To do.
A. Print the part of the l3fwd-graph patch that begins at the words "Add new parameter" and stops after "in current implementation.".
B. In the l3fwd-graph patch, which two worker models can the new "model" parameter select?
C. Extend the l3fwd-graph patch from its last line onward.

** start of Article **

Add new parameter "model" to choose dispatch or rtc worker model.
And in dispatch model, the node will affinity to worker core successively.

Note:
only support one RX node for remote model in current implementation.

./dpdk-l3fwd-graph  -l 8,9,10,11 -n 4 -- -p 0x1 --config="(0,0,9)" -P
--model="dispatch"

Signed-off-by: Haiyue Wang <haiyue.wang@intel.com>
Signed-off-by: Cunming Liang <cunming.liang@intel.com>
Signed-off-by: Zhirun Yan <zhirun.yan@intel.com>
---
 examples/l3fwd-graph/main.c | 236 +++++++++++++++++++++++++++++-------
 1 file changed, 194 insertions(+), 42 deletions(-)

diff --git a/examples/l3fwd-graph/main.c b/examples/l3fwd-graph/main.c
index 5feeab4f0f..a91947e940 100644
--- a/examples/l3fwd-graph/main.c
+++ b/examples/l3fwd-graph/main.c
@@ -55,6 +55,9 @@
 
 #define NB_SOCKETS 8
 
+/* Graph module */
+#define WORKER_MODEL_RTC "rtc"
+#define WORKER_MODEL_MCORE_DISPATCH "dispatch"
 /* Static global variables used within this file. */
 static uint16_t nb_rxd = RX_DESC_DEFAULT;
 static uint16_t nb_txd = TX_DESC_DEFAULT;
@@ -88,6 +91,10 @@ struct lcore_rx_queue {
 	char node_name[RTE_NODE_NAMESIZE];
 };
 
+struct model_conf {
+	enum rte_graph_worker_model model;
+};
+
 /* Lcore conf */
 struct lcore_conf {
 	uint16_t n_rx_queue;
@@ -153,6 +160,19 @@ static struct ipv4_l3fwd_lpm_route ipv4_l3fwd_lpm_route_array[] = {
 	{RTE_IPV4(198, 18, 6, 0), 24, 6}, {RTE_IPV4(198, 18, 7, 0), 24, 7},
 };
 
+static int
+check_worker_model_params(void)
+{
+	if (rte_graph_worker_model_get() == RTE_GRAPH_MODEL_MCORE_DISPATCH &&
+	    nb_lcore_params > 1) {
+		printf("Exceeded max number of lcore params for remote model: %hu\n",
+		       nb_lcore_params);
+		return -1;
+	}
+
+	return 0;
+}
+
 static int
 check_lcore_params(void)

** end of Article **
** start of Supplied data **

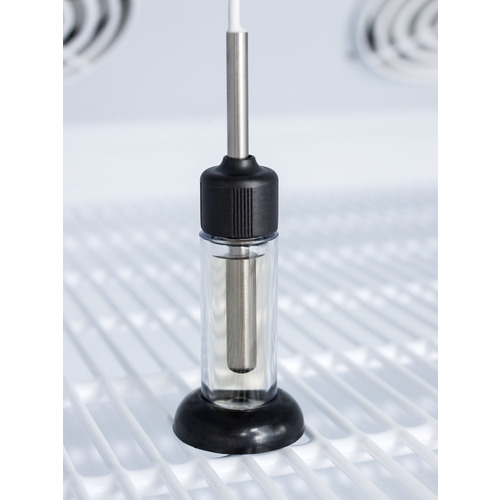
Where is `table`? This screenshot has height=500, width=500. table is located at coordinates (114, 388).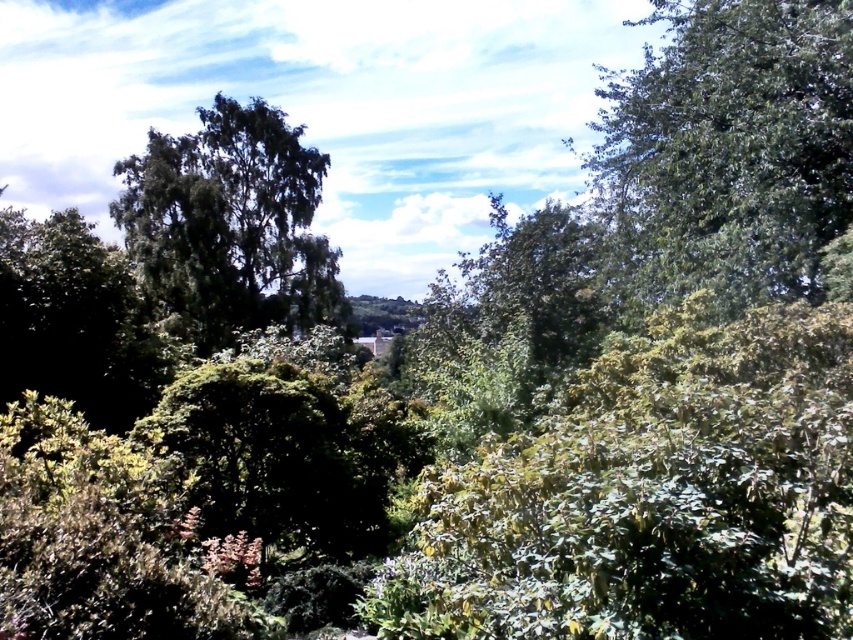
Does green leafy tree at upper right have a larger size compared to green leafy tree at left?

Incorrect, green leafy tree at upper right is not larger than green leafy tree at left.

Is green leafy tree at upper right to the right of green leafy tree at left from the viewer's perspective?

Indeed, green leafy tree at upper right is positioned on the right side of green leafy tree at left.

Is point (693, 96) less distant than point (259, 116)?

Yes, point (693, 96) is in front of point (259, 116).

The width and height of the screenshot is (853, 640). What are the coordinates of `green leafy tree at upper right` in the screenshot? It's located at (726, 152).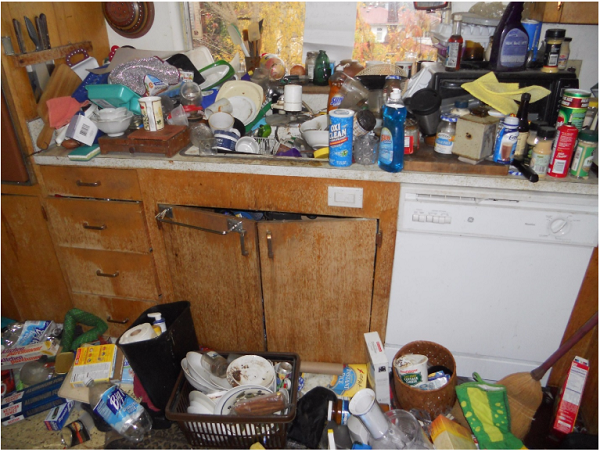
The width and height of the screenshot is (600, 452). I want to click on plastic basket, so click(181, 417).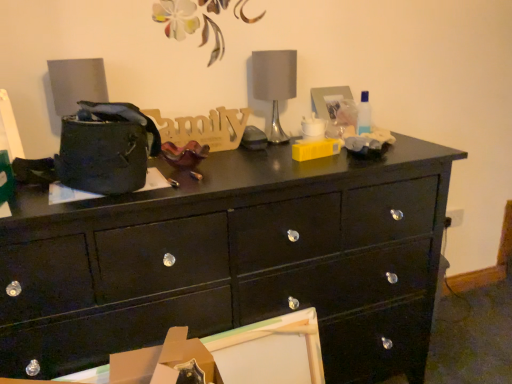
Locate an element on the screen. This screenshot has height=384, width=512. satin silver table lamp at center is located at coordinates (274, 84).

This screenshot has width=512, height=384. What do you see at coordinates (163, 361) in the screenshot? I see `cardboard box at lower center` at bounding box center [163, 361].

The height and width of the screenshot is (384, 512). What are the coordinates of `black glossy chest of drawers at center` in the screenshot? It's located at (233, 261).

What are the coordinates of `satin silver table lamp at center` in the screenshot? It's located at (274, 84).

Considering the sizes of objects cardboard box at lower center and satin silver table lamp at center in the image provided, who is smaller, cardboard box at lower center or satin silver table lamp at center?

cardboard box at lower center.

Which is behind, cardboard box at lower center or satin silver table lamp at center?

satin silver table lamp at center is behind.

Can you tell me how much cardboard box at lower center and satin silver table lamp at center differ in facing direction?

There is a 6.32-degree angle between the facing directions of cardboard box at lower center and satin silver table lamp at center.

Is satin silver table lamp at center to the left or to the right of black glossy chest of drawers at center in the image?

satin silver table lamp at center is positioned on black glossy chest of drawers at center's right side.

Is satin silver table lamp at center facing away from black glossy chest of drawers at center?

No, black glossy chest of drawers at center is not at the back of satin silver table lamp at center.

From the image's perspective, does satin silver table lamp at center appear lower than black glossy chest of drawers at center?

No.

Considering the positions of objects glossy black drawer at lower left and satin silver table lamp at center in the image provided, who is behind, glossy black drawer at lower left or satin silver table lamp at center?

Positioned behind is satin silver table lamp at center.

Is glossy black drawer at lower left inside or outside of satin silver table lamp at center?

glossy black drawer at lower left cannot be found inside satin silver table lamp at center.

Are glossy black drawer at lower left and satin silver table lamp at center far apart?

No, there isn't a large distance between glossy black drawer at lower left and satin silver table lamp at center.

From a real-world perspective, is glossy black drawer at lower left located beneath satin silver table lamp at center?

Indeed, from a real-world perspective, glossy black drawer at lower left is positioned beneath satin silver table lamp at center.

Identify the location of cardboard box located below the black glossy chest of drawers at center (from the image's perspective). Image resolution: width=512 pixels, height=384 pixels. (163, 361).

How different are the orientations of cardboard box at lower center and black glossy chest of drawers at center in degrees?

The facing directions of cardboard box at lower center and black glossy chest of drawers at center are 4.46 degrees apart.

Between cardboard box at lower center and black glossy chest of drawers at center, which one appears on the right side from the viewer's perspective?

black glossy chest of drawers at center.

Is cardboard box at lower center not inside black glossy chest of drawers at center?

Yes.

From the picture: From a real-world perspective, which object rests below the other?

In real-world perspective, black glossy chest of drawers at center is lower.

How many degrees apart are the facing directions of glossy black drawer at lower left and black glossy chest of drawers at center?

They differ by 1.29 degrees in their facing directions.

Is glossy black drawer at lower left in front of black glossy chest of drawers at center?

That is True.

Considering the relative sizes of glossy black drawer at lower left and black glossy chest of drawers at center in the image provided, is glossy black drawer at lower left wider than black glossy chest of drawers at center?

No, glossy black drawer at lower left is not wider than black glossy chest of drawers at center.

Is point (341, 231) farther from camera compared to point (165, 350)?

Yes, it is.

From the image's perspective, is black glossy chest of drawers at center beneath cardboard box at lower center?

No.

You are a GUI agent. You are given a task and a screenshot of the screen. Output one action in this format:
    pyautogui.click(x=<x>, y=<y>)
    Task: Click on the chest of drawers directly beneath the cardboard box at lower center (from a real-world perspective)
    The image size is (512, 384).
    Given the screenshot: What is the action you would take?
    pyautogui.click(x=233, y=261)

Is there a large distance between black glossy chest of drawers at center and cardboard box at lower center?

No, black glossy chest of drawers at center is in close proximity to cardboard box at lower center.

Considering the relative positions of satin silver table lamp at center and cardboard box at lower center in the image provided, is satin silver table lamp at center to the right of cardboard box at lower center from the viewer's perspective?

Yes.

Does point (270, 58) appear closer or farther from the camera than point (212, 376)?

Point (270, 58) appears to be farther away from the viewer than point (212, 376).

In the scene shown: How much distance is there between satin silver table lamp at center and cardboard box at lower center?

satin silver table lamp at center and cardboard box at lower center are 35.31 inches apart from each other.

Is satin silver table lamp at center in front of or behind cardboard box at lower center in the image?

Clearly, satin silver table lamp at center is behind cardboard box at lower center.

Locate an element on the screen. cardboard box in front of the satin silver table lamp at center is located at coordinates (163, 361).

Find the location of a particular element. the chest of drawers that appears below the satin silver table lamp at center (from a real-world perspective) is located at coordinates (233, 261).

Estimate the real-world distances between objects in this image. Which object is further from satin silver table lamp at center, black glossy chest of drawers at center or glossy black drawer at lower left?

Among the two, glossy black drawer at lower left is located further to satin silver table lamp at center.

Which object lies further to the anchor point cardboard box at lower center, glossy black drawer at lower left or satin silver table lamp at center?

satin silver table lamp at center is further to cardboard box at lower center.

Considering their positions, is glossy black drawer at lower left positioned closer to satin silver table lamp at center than black glossy chest of drawers at center?

The object closer to satin silver table lamp at center is black glossy chest of drawers at center.

Considering their positions, is cardboard box at lower center positioned closer to satin silver table lamp at center than black glossy chest of drawers at center?

Among the two, black glossy chest of drawers at center is located nearer to satin silver table lamp at center.

Considering their positions, is black glossy chest of drawers at center positioned closer to glossy black drawer at lower left than satin silver table lamp at center?

black glossy chest of drawers at center is positioned closer to the anchor glossy black drawer at lower left.

Looking at the image, which one is located closer to cardboard box at lower center, black glossy chest of drawers at center or satin silver table lamp at center?

Based on the image, black glossy chest of drawers at center appears to be nearer to cardboard box at lower center.

Considering their positions, is satin silver table lamp at center positioned further to cardboard box at lower center than glossy black drawer at lower left?

Based on the image, satin silver table lamp at center appears to be further to cardboard box at lower center.

Estimate the real-world distances between objects in this image. Which object is further from glossy black drawer at lower left, satin silver table lamp at center or cardboard box at lower center?

satin silver table lamp at center is further to glossy black drawer at lower left.

At what (x,y) coordinates should I click in order to perform the action: click on chest of drawers between satin silver table lamp at center and glossy black drawer at lower left in the up-down direction. Please return your answer as a coordinate pair (x, y). The image size is (512, 384). Looking at the image, I should click on (233, 261).

Locate an element on the screen. This screenshot has width=512, height=384. cardboard box between satin silver table lamp at center and glossy black drawer at lower left from top to bottom is located at coordinates (163, 361).

Image resolution: width=512 pixels, height=384 pixels. Find the location of `chest of drawers between satin silver table lamp at center and cardboard box at lower center in the vertical direction`. chest of drawers between satin silver table lamp at center and cardboard box at lower center in the vertical direction is located at coordinates (233, 261).

This screenshot has height=384, width=512. I want to click on cardboard box between glossy black drawer at lower left and black glossy chest of drawers at center from front to back, so click(163, 361).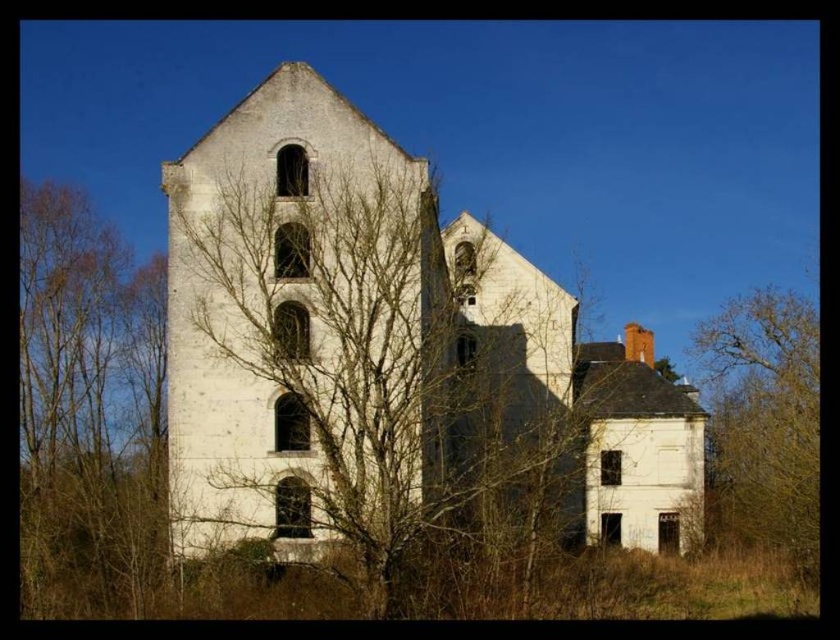
You are standing in front of the abandoned building and want to take a photo. You notice two points marked in the scene. The first point is at coordinates point (88, 372) and the second is at point (735, 426). Which point appears closer to you in the image?

Point (88, 372) is closer to the camera than point (735, 426), so it will appear closer in the image.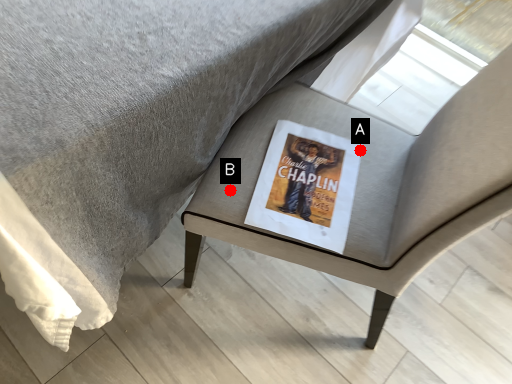
Question: Two points are circled on the image, labeled by A and B beside each circle. Which point appears farthest from the camera in this image?

Choices:
 (A) A is further
 (B) B is further

Answer: (A)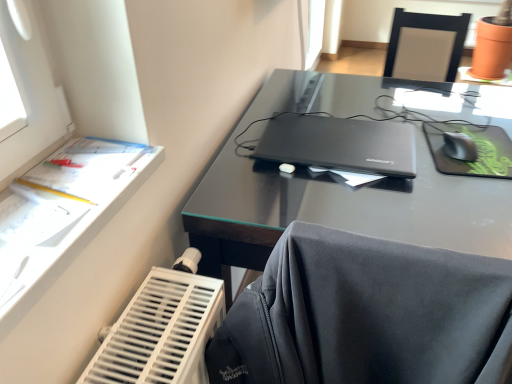
Locate an element on the screen. vacant area in front of black plastic mouse at right is located at coordinates (460, 189).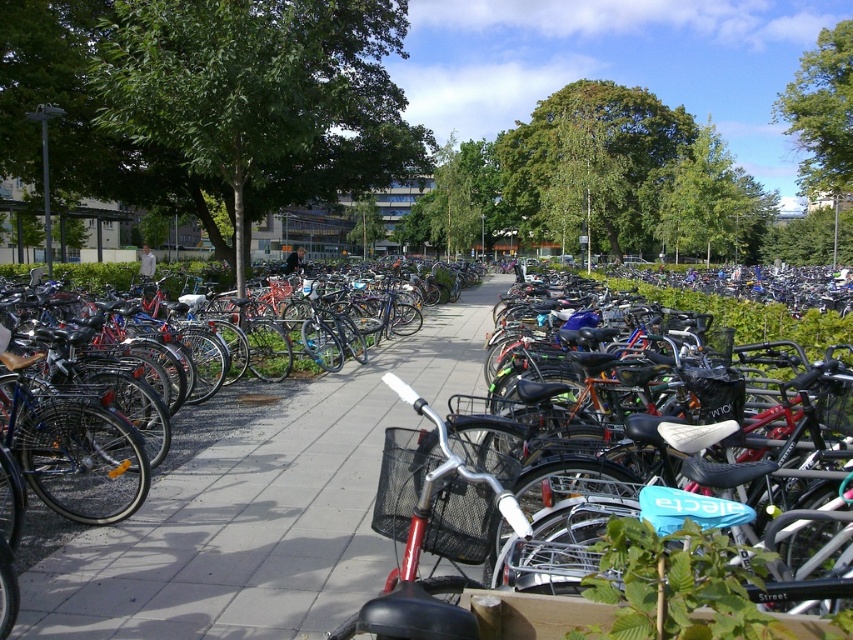
Question: Which point is closer to the camera?

Choices:
 (A) coord(473,444)
 (B) coord(131,616)

Answer: (B)

Question: Which of the following is the closest to the observer?

Choices:
 (A) matte black bicycle at center
 (B) gray concrete pavement at center

Answer: (A)

Question: In this image, where is gray concrete pavement at center located relative to matte black bicycle at center?

Choices:
 (A) below
 (B) above

Answer: (A)

Question: Is gray concrete pavement at center thinner than matte black bicycle at center?

Choices:
 (A) yes
 (B) no

Answer: (B)

Question: Where is gray concrete pavement at center located in relation to matte black bicycle at center in the image?

Choices:
 (A) left
 (B) right

Answer: (A)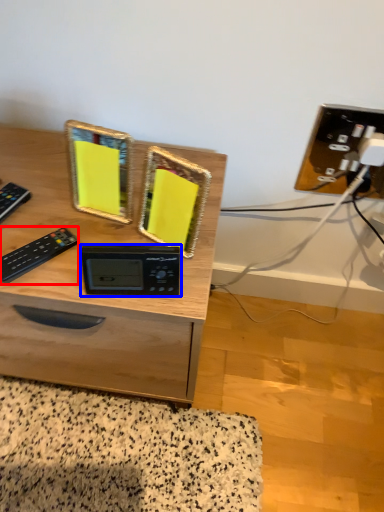
Question: Which of the following is the farthest to the observer, control (highlighted by a red box) or appliance (highlighted by a blue box)?

Choices:
 (A) control
 (B) appliance

Answer: (A)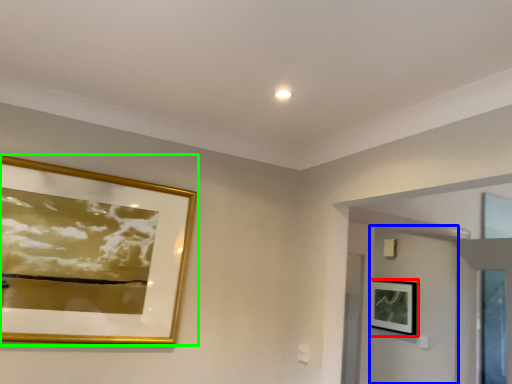
Question: Estimate the real-world distances between objects in this image. Which object is farther from picture frame (highlighted by a red box), door (highlighted by a blue box) or picture frame (highlighted by a green box)?

Choices:
 (A) door
 (B) picture frame

Answer: (B)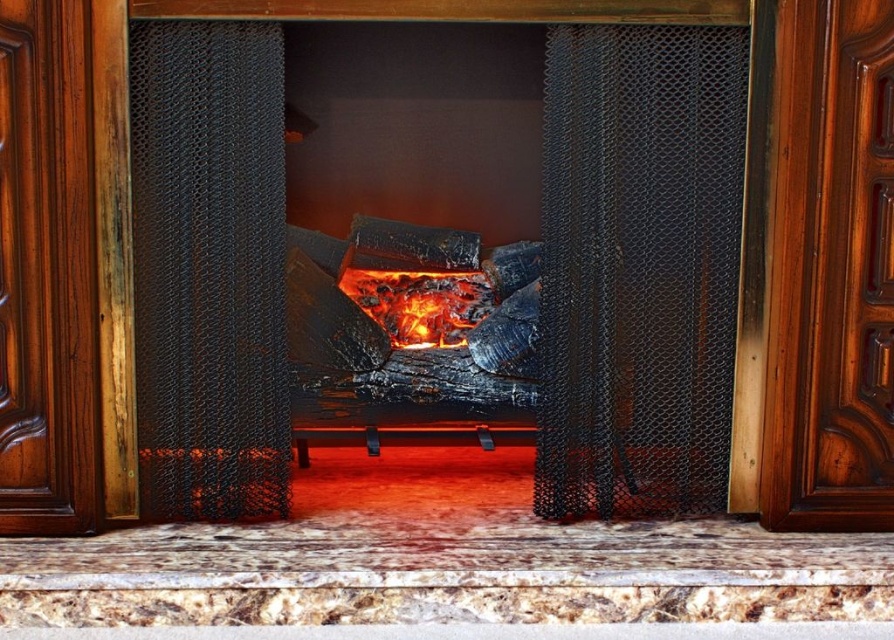
You are standing in front of the fireplace and see two points marked in the scene. The first point is at coordinates point (204, 221) and the second is at point (445, 321). Which point is closer to you?

Point (204, 221) is in front of point (445, 321), so it is closer to you.

You are standing in front of the fireplace and want to see the flames better. The matte black fireplace screen at center is blocking your view. Can you move it to the side to get a clearer view of the flames?

The matte black fireplace screen at center is positioned at point [481,266], so you can move it to the side to get a clearer view of the flames.

You are a firefighter assessing a fire scene. You need to place a heat sensor between the matte black fireplace screen at center and the glowing embers at center. The sensor requires a minimum of 24 inches of clearance from any heat source. Can the sensor be placed safely in this location?

The distance between the matte black fireplace screen at center and the glowing embers at center is 24.32 inches. Since the sensor requires a minimum of 24 inches of clearance, placing it at this distance would meet the requirement, so it is safe to place the sensor here.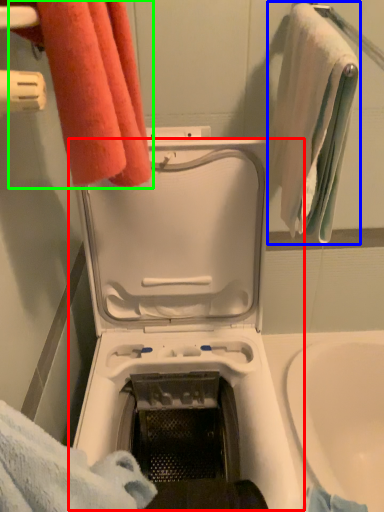
Question: Considering the real-world distances, which object is closest to washing machine (highlighted by a red box)? towel (highlighted by a blue box) or towel (highlighted by a green box).

Choices:
 (A) towel
 (B) towel

Answer: (A)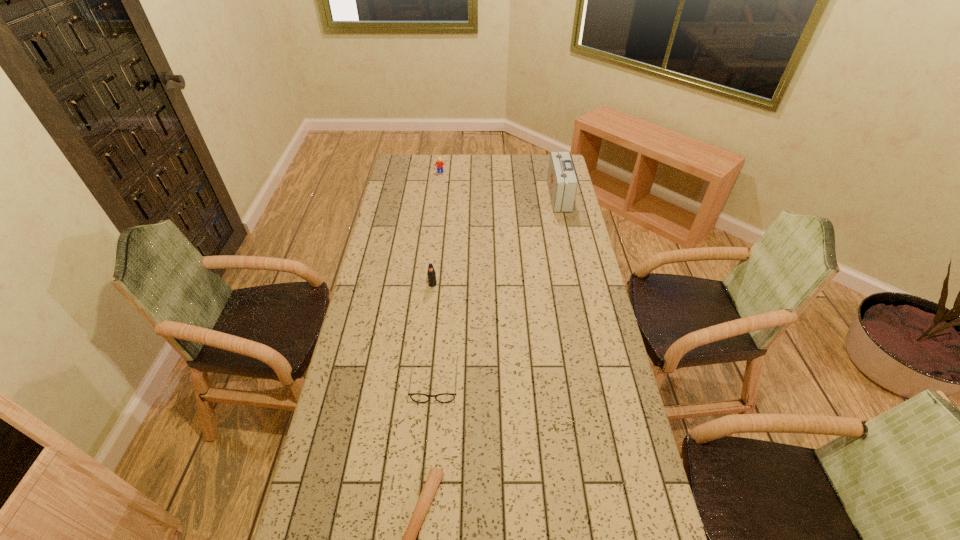
Locate an element on the screen. This screenshot has height=540, width=960. the fourth nearest object is located at coordinates (562, 183).

The height and width of the screenshot is (540, 960). What are the coordinates of `the first-aid kit` in the screenshot? It's located at (562, 183).

Find the location of `the third farthest object`. the third farthest object is located at coordinates click(431, 274).

Find the location of a particular element. The image size is (960, 540). the second tallest object is located at coordinates (431, 274).

The height and width of the screenshot is (540, 960). I want to click on Lego, so click(439, 163).

You are a GUI agent. You are given a task and a screenshot of the screen. Output one action in this format:
    pyautogui.click(x=<x>, y=<y>)
    Task: Click on the third tallest object
    The width and height of the screenshot is (960, 540).
    Given the screenshot: What is the action you would take?
    [x=439, y=163]

Locate an element on the screen. The width and height of the screenshot is (960, 540). the fourth tallest object is located at coordinates (416, 397).

Locate an element on the screen. The width and height of the screenshot is (960, 540). spectacles is located at coordinates (416, 397).

At what (x,y) coordinates should I click in order to perform the action: click on vacant space situated on the front-facing side of the rightmost object. Please return your answer as a coordinate pair (x, y). The height and width of the screenshot is (540, 960). Looking at the image, I should click on pyautogui.click(x=528, y=196).

This screenshot has width=960, height=540. I want to click on vacant area located 0.280m on the front-facing side of the rightmost object, so click(x=493, y=196).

** end of Supplied data **

Task-by-task answers.
A.
Add new parameter "model" to choose dispatch or rtc worker model.
And in dispatch model, the node will affinity to worker core successively.

Note:
only support one RX node for remote model in current implementation.

B. The dispatch model and the rtc model.

C.
 {
@@ -276,6 +296,7 @@ print_usage(const char *prgname)
 		"  --eth-dest=X,MM:MM:MM:MM:MM:MM: Ethernet destination for "
 		"port X\n"
 		"  --max-pkt-len PKTLEN: maximum packet length in decimal (64-9600)\n"
+		"  --model NAME: walking model name, dispatch or rtc(by default)\n"
 		"  --no-numa: Disable numa awareness\n"
 		"  --per-port-pool: Use separate buffer pool per port\n"
 		"  --pcap-enable: Enables pcap capture\n"
@@ -318,6 +339,20 @@ parse_max_pkt_len(const char *pktlen)
 	return len;
 }
 
+static int
+parse_worker_model(const char *model)
+{
+	if (strcmp(model, WORKER_MODEL_MCORE_DISPATCH) == 0) {
+		rte_graph_worker_model_set(RTE_GRAPH_MODEL_MCORE_DISPATCH);
+		return RTE_GRAPH_MODEL_MCORE_DISPATCH;
+	} else if (strcmp(model, WORKER_MODEL_RTC) == 0)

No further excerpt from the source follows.